### QUOTED PASSAGE
****************

Saturday, October 16, 2010

Pay Attention, Please

(Originally posted Sept 9, 2010)

Class yesterday went well - compared to last week, anyway. B spend only the first five or so minutes of class over threshold, and she waited until we were inside our box to freak out. She definitely prefers to be moving versus static around other dogs, but then, movement is more distracting, so I suppose that makes sense. The drooling, panicked dog from last week is gone, and though I doubt I've seen the last of my dog's evil twin, good riddance for now! Instead, I have the dog I expected: high energy, intense, reactive, pumped, enthusiastic, and just a touch jittery. There was still a lot of pacing, but at least she didn't take any fingers off. Progress! We were able to spend about 45 minutes (the last half) of class outside our box in the presence of the other dogs. We still used our box for a handful of quick get-aways, but compared to the two or so minutes we spent out with the rest of the dogs last week, I'm pretty dang pleased with what we were able to accomplish.

****************

### ACTIVITY
According to the post about the dog's class, for about how long was B outside the box with the other dogs around? The data that follows comes from a separate source.

****************

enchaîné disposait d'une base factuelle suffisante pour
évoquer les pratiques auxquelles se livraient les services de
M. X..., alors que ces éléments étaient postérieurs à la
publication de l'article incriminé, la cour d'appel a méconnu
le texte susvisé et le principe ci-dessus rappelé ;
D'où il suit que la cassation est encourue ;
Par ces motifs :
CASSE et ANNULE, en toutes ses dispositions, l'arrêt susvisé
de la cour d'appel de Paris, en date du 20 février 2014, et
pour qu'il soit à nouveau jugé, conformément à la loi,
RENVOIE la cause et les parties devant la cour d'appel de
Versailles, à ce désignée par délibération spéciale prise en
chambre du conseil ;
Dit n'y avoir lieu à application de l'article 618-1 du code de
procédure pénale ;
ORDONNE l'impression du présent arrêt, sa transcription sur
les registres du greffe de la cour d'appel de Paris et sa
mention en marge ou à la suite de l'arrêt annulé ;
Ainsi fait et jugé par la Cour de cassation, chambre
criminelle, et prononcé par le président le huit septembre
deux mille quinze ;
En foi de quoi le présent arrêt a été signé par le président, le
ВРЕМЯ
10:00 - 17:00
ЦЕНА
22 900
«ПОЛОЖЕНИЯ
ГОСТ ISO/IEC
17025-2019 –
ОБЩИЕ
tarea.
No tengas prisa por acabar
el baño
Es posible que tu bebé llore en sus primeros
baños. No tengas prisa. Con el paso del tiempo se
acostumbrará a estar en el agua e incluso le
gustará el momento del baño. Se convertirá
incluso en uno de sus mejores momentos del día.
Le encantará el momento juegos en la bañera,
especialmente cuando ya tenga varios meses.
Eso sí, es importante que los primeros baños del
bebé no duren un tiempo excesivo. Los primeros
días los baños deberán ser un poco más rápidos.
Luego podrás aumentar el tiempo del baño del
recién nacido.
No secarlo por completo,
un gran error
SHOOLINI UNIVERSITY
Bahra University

****************

### SOLVED EXERCISE
About 45 minutes, the last half of class.